Francis Scott Key Fitzgerald was born in Saint Paul, Minnesota on September 24, 1896. He was named after his ancestor Francis Scott Key, who wrote the US national anthem. Starting in his adolescence, Fitzgerald wrote poems and short stories for school publications. In 1913, he enrolled at Princeton University, where he wrote musicals for the campus theater. In 1917, Fitzgerald dropped out of Princeton to join the army. During his service, he got engaged to the charming but restless Zelda Sayre. She left him the next year, though, on the grounds that he was not rich enough to guarantee her future.

When Fitzgerald's army service ended in 1919, he moved to New York to try to make a living as a writer. His first novel was published in 1920. Entitled This Side of Paradise, the book was a great success. At the time, energy and good spirits were pervasive in New York, prompting Fitzgerald to dub his era the “Jazz Age.” Fitzgerald himself soon became an icon of the heady period, and Zelda agreed to marry him. Between 1921 and 1922 he published a number of short stories, as well as another novel, The Beautiful and Damned. His characters tended to be disenchanted but romantic, and they inspired the very generation Fitzgerald sought to depict. In spite of his success, the expensive lifestyle Fitzgerald and his wife adopted burdened them with financial difficulties.They moved to Europe in 1924. While the couple was in Paris the following year, Fitzgerald published his third novel, The Great Gatsby. The work was Fitzgerald's masterpiece, but sales were modest.

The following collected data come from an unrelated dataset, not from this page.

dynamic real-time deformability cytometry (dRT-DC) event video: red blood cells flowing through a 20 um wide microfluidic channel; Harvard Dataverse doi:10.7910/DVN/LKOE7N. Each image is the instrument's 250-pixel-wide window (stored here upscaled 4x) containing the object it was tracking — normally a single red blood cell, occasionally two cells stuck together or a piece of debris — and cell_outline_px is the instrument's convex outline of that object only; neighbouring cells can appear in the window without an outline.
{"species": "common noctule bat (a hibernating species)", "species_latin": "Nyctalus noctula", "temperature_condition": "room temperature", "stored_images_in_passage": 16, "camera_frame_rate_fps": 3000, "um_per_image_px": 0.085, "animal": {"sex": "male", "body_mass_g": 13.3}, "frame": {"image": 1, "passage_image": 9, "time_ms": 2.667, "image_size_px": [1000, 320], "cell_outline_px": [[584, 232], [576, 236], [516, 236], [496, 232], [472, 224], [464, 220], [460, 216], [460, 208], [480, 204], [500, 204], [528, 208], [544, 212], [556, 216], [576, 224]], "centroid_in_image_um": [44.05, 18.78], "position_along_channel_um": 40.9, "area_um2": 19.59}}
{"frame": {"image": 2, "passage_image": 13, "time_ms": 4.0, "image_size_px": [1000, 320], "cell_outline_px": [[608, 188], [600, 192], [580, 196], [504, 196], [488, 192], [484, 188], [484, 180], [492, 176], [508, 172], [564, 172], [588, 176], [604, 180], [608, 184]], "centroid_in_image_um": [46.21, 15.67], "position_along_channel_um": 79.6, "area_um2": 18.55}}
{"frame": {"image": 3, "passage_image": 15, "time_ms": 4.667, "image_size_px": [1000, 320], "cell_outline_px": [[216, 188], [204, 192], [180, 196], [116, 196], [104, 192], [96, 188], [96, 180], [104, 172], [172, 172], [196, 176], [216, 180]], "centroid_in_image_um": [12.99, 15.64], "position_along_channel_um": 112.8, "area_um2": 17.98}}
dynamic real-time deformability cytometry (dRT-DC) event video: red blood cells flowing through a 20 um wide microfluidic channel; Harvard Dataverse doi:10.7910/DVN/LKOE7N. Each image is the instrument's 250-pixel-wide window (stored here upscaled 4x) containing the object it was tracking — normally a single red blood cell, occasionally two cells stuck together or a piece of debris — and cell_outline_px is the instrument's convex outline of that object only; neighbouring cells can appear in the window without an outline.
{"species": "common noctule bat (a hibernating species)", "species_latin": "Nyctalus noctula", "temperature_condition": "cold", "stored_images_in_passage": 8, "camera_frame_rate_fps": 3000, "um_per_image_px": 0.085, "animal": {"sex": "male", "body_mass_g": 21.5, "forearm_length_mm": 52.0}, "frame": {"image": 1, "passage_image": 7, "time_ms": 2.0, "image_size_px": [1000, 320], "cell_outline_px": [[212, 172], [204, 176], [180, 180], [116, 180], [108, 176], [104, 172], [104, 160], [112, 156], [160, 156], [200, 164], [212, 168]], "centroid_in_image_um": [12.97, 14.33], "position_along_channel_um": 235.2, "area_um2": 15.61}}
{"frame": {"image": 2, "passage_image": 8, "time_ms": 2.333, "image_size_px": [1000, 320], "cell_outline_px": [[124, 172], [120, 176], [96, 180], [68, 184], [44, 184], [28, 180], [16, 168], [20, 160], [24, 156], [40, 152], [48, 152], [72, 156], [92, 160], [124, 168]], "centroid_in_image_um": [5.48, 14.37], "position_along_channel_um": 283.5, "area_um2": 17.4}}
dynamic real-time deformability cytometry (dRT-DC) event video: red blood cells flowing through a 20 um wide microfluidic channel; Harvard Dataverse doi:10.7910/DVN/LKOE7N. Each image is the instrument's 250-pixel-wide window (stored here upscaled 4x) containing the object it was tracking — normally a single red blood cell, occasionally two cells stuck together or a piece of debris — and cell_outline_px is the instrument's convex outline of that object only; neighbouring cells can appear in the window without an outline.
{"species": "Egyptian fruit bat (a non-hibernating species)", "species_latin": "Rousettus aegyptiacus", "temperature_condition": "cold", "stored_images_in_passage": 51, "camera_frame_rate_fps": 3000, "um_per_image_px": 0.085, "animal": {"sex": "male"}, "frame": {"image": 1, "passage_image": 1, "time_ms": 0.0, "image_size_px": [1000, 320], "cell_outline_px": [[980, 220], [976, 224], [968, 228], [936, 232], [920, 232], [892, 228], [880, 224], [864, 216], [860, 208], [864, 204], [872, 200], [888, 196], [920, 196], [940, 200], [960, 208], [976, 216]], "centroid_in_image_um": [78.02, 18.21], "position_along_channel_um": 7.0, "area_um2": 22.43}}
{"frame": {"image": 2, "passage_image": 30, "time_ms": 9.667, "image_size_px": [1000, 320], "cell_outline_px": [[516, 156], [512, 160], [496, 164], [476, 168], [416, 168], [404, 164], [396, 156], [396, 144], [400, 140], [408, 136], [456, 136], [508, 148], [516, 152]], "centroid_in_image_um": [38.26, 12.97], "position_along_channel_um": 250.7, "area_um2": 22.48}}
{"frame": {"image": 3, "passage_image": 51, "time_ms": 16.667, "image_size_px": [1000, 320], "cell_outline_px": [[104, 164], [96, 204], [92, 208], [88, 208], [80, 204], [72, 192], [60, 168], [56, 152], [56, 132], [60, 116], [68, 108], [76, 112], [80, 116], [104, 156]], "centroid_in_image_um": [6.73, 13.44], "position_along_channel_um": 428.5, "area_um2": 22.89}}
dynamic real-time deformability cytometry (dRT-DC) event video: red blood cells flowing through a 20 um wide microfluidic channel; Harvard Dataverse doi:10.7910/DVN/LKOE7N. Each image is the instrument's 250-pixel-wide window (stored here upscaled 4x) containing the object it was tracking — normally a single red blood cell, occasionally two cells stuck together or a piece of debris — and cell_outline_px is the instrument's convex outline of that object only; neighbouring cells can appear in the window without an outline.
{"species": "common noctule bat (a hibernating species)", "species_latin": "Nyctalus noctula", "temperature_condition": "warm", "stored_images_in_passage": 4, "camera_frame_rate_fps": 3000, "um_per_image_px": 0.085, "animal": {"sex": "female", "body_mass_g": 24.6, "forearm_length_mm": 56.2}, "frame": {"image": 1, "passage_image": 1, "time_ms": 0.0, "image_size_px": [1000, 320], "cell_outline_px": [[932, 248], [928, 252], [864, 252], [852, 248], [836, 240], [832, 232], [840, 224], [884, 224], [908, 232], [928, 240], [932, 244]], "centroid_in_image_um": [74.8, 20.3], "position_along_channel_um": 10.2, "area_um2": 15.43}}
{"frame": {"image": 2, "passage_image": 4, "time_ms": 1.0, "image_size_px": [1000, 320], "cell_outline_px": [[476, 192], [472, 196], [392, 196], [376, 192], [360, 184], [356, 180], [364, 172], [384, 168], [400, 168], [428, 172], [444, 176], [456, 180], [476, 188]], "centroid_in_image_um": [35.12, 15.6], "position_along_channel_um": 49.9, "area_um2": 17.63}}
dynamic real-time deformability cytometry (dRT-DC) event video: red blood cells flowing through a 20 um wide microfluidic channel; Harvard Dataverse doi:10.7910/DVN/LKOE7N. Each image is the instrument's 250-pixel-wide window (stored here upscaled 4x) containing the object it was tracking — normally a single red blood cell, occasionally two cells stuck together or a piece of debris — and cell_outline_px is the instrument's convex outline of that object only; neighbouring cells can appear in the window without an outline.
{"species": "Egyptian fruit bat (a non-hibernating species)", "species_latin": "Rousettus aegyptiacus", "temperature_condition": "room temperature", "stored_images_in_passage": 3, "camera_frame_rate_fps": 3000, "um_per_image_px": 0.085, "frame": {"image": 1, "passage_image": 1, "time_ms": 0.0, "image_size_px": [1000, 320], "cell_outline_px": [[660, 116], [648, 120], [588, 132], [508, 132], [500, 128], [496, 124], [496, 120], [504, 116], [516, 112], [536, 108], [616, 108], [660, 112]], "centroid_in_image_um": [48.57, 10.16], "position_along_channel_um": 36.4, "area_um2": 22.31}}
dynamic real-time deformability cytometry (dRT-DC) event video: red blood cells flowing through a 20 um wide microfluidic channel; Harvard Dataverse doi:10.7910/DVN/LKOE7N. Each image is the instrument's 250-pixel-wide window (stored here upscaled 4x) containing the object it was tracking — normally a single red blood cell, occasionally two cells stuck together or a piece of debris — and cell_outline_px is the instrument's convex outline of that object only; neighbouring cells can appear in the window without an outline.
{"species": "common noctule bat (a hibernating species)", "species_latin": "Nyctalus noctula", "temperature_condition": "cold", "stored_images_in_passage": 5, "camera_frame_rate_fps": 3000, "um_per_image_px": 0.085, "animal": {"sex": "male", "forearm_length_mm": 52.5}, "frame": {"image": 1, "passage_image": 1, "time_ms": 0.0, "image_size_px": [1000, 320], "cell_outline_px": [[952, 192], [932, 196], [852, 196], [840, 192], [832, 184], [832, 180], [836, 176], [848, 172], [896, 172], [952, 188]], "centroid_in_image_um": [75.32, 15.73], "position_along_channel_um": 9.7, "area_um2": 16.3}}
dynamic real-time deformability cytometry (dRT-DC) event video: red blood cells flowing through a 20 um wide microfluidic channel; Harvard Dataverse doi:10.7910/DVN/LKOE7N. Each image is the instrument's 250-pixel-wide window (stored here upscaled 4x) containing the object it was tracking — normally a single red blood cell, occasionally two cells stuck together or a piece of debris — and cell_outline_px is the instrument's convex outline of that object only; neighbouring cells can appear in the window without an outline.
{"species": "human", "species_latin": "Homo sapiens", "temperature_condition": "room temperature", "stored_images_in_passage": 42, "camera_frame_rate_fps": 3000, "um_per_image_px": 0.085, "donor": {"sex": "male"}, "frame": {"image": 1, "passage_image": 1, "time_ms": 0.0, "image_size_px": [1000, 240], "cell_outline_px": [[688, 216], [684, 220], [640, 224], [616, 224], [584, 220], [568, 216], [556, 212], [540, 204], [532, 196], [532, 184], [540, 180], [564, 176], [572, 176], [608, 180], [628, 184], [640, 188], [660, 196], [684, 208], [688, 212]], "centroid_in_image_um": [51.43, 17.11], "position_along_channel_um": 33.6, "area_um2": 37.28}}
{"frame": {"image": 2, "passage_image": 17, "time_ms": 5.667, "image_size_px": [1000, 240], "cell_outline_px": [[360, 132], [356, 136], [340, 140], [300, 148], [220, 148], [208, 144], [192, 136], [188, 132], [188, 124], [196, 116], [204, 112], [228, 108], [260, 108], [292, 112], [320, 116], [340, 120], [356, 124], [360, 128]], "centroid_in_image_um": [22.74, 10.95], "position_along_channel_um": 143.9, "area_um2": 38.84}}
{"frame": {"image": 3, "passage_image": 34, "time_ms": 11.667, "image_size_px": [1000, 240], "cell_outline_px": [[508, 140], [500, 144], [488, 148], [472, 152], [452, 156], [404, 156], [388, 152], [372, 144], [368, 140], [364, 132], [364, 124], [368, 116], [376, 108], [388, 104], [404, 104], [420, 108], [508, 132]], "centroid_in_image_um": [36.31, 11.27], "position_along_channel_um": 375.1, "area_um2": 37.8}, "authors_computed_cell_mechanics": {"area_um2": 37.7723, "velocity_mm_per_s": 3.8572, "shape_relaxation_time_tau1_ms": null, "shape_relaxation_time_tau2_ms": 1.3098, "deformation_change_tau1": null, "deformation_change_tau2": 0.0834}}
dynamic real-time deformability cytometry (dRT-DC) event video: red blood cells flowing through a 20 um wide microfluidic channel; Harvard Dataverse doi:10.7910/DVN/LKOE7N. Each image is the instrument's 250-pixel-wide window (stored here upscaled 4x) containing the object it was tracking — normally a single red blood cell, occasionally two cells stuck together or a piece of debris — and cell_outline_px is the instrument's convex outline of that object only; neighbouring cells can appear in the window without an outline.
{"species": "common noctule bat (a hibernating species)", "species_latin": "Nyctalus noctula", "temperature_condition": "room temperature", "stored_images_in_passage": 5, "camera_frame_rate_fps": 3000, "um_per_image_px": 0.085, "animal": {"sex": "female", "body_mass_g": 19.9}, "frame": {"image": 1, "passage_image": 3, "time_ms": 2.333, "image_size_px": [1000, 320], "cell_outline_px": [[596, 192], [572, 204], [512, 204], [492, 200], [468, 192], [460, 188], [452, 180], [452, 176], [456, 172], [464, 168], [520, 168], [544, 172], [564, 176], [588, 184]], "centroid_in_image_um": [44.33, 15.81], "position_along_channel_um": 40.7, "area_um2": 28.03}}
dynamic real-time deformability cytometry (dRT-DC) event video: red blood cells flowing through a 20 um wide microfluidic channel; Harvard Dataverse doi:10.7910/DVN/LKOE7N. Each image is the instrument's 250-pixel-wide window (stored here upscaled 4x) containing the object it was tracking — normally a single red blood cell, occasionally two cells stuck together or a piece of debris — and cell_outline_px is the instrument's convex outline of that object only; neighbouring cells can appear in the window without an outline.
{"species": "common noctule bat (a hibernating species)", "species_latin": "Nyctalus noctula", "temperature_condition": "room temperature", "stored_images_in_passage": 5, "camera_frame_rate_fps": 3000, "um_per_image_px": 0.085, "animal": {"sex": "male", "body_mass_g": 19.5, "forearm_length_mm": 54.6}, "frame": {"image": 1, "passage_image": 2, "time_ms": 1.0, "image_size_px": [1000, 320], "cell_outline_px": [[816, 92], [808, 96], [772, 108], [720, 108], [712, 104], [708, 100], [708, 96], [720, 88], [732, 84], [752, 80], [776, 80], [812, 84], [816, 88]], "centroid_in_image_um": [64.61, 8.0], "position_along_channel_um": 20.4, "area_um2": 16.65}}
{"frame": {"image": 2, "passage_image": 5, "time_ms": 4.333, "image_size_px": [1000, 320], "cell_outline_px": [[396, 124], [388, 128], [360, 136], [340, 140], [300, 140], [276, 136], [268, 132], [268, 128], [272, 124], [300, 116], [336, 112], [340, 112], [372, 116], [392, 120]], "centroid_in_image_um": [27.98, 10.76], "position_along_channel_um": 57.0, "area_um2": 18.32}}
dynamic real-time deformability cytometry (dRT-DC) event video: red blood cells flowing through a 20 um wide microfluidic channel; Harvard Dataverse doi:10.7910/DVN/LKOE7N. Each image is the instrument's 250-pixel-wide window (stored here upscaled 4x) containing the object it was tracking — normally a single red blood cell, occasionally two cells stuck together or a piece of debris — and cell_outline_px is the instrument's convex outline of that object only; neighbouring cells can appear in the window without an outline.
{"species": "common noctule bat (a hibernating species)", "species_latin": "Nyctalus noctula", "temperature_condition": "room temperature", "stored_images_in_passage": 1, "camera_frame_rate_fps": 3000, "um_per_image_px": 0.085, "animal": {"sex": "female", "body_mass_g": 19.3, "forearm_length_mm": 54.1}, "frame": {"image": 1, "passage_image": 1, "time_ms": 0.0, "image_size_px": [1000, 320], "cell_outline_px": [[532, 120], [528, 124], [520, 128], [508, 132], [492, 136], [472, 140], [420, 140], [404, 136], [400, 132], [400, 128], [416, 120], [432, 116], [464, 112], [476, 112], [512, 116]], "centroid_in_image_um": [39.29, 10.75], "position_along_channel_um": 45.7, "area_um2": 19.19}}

He and his wife returned to the US in 1931. Zelda was diagnosed with schizophrenia and began a series of stays at psychiatric clinics. Lonely, depressed and by now an alcoholic, Fitzgerald still managed to complete his fourth novel, Tender is the Night, in 1934. Unfortunately, the effort did little to revive his success with the public. Fitzgerald mounted another effort to escape his crisis in 1937, when he started work on Hollywood screenplays. His projects included collaboration with director George Cukor on the film The Women. Fitzgerald died of heart failure on December 21, 1940. He was 43. At the time, he was working on his fifth novel, The Last Tycoon. The work was published in incomplete form in 1941, contributing to Fitzgerald’s posthumous fame. Eight years after his death, Zelda Fitzgerald was one of the victims in a fire that destroyed her psychiatric clinic.